After leading Hampshire off the field for his first lunch as the county's captain, Shane Warne stepped aside and applauded his teammates before sending each one into the pavilion with a pat on the back.

A wicket and two slip catches was a more than satisfactory first session for Hampshire's skipper but he took the first chance to make it apparent to everyone that Shane Warne is a team man and not just a global superstar.

As if we didn't know that already.

But Michael Brown and Billy Taylor, two of Hampshire's three debutants, must have been pinching themselves.

It had been a good start to a very good day that began quietly in front of a crowd not much bigger than the press scrum that greeted Warne 48 hours earlier.

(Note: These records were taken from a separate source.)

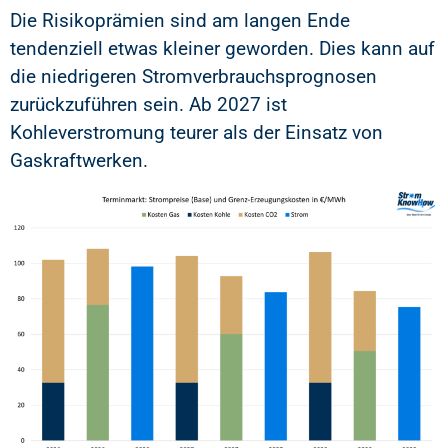
Die Risikoprämien sind am langen Ende
tendenziell etwas kleiner geworden. Dies kann auf
die niedrigeren Stromverbrauchsprognosen
zurückzuführen sein. Ab 2027 ist
Kohleverstromung teurer als der Einsatz von
Gaskraftwerken.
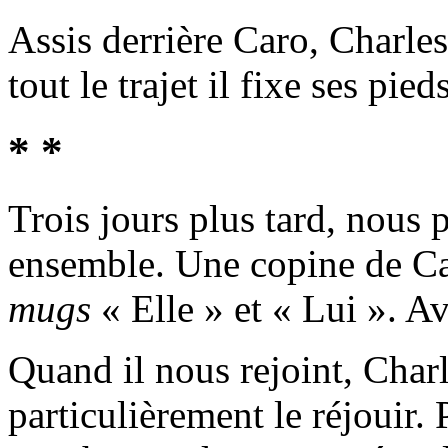
Assis derrière Caro, Charle
tout le trajet il fixe ses pieds
* *
Trois jours plus tard, nous 
ensemble. Une copine de Car
mugs
« Elle » et « Lui ». Ave
Quand il nous rejoint, Char
particulièrement le réjouir.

'Warney' had talked up the start of the new county season with the same enthusiasm that he has before every Ashes series at the Hampshire Media Day.

There was certainly a buzz about the place unmatched since a swarm of bees descended on the Rose Bowl during play two years ago.

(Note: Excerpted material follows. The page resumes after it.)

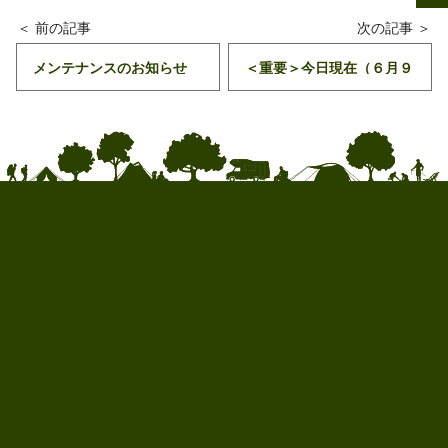
メンテナンスのお知らせ
＜重要＞今日現在（６月９
日）のサイト状況のお知ら
せ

But the size of the crowd did not match the excitement generated by Warne's return - to begin with anyway.

Before play began The Sun requested that the local freelance journalist phone over a head count of those present.

It would not have taken long to count them. Warne lost his first toss as Hampshire skipper in front of the usual gathering of Thermos flask carriers before leading out his side to a warm reception.

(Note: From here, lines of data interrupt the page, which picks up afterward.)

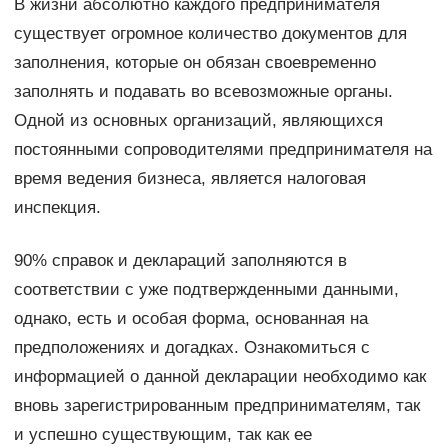
В жизни абсолютно каждого предпринимателя
существует огромное количество документов для
заполнения, которые он обязан своевременно
заполнять и подавать во всевозможные органы.
Одной из основных организаций, являющихся
постоянными сопроводителями предпринимателя на
время ведения бизнеса, является налоговая
инспекция.
90% справок и деклараций заполняются в
соответствии с уже подтвержденными данными,
однако, есть и особая форма, основанная на
предположениях и догадках. Ознакомиться с
информацией о данной декларации необходимо как
вновь зарегистрированным предпринимателям, так
и успешно существующим, так как ее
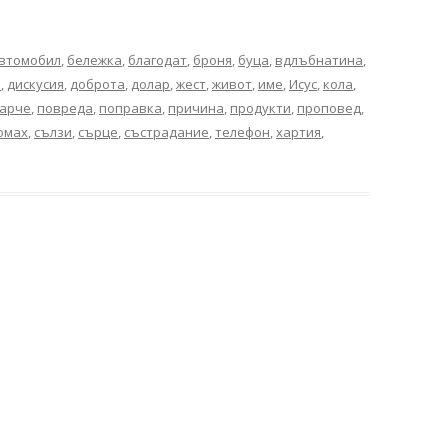
втомобил
,
бележка
,
благодат
,
броня
,
буца
,
вдлъбнатина
,
п
,
дискусия
,
доброта
,
долар
,
жест
,
живот
,
име
,
Исус
,
кола
,
арче
,
повреда
,
поправка
,
причина
,
продукти
,
проповед
,
омах
,
сълзи
,
сърце
,
състрадание
,
телефон
,
хартия
,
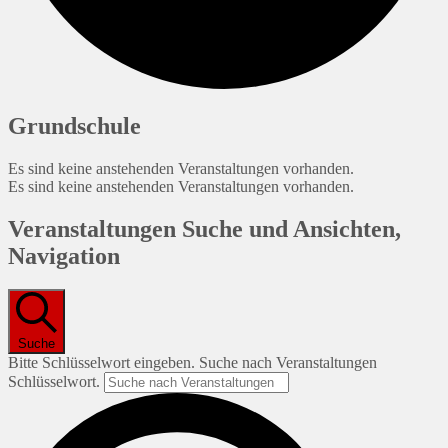
Grundschule
Es sind keine anstehenden Veranstaltungen vorhanden.
Es sind keine anstehenden Veranstaltungen vorhanden.
Veranstaltungen Suche und Ansichten,
Navigation
Suche
Bitte Schlüsselwort eingeben. Suche nach Veranstaltungen
Schlüsselwort.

But by mid-afternoon the crowd was far bigger than the Rose Bowl stewards usually expect for the opening day of a season.

The car parking attendants reckoned it to be busier than any day of championship cricket in the Rose Bowl's three-year history.

That assessment was confirmed by a figure of around 3,000, a level of support usually reserved for one-day games.

The Warne factor also boosted pre-season membership sales and ensured that yesterday's gathering was double what is usually expected for a day of championship cricket in mid-April.

But the great man was so focused on the task in hand that the ground might as well have been filled to capacity.

He leapt about like jack-in-the-box after taking each of his three catches at second slip, the pick of which was his first, a diving effort off the bowling of his pal, Alan Mullally.

It was typical of him to pouch all the slip catches - then take the final wicket. He is not known as 'Hollywood' for nothing.

But it was his first wicket that drew the biggest cheer of the day.

The Durham batsmen had shown little respect for one of the game's all-time greats. And when Marcus North drove Warne's third ball to the long on boundary it was clear that the visiting side were not star struck.

Perhaps they were on orders to hit the home side's young leg spinner out of the attack - a slimline Warne was unrecognisable from his last stint of county cricket. His action wasn't, though.

But it was fun for them while it lasted.

Soon Warne was applauding his troops off the field again after a job well done. It was a far cry from the anti-climax that followed his debut in 2000, when he was out for a pair.

Replicas of his number 23 shirt will be as popular as Saints' red and white stripes if he keeps this up.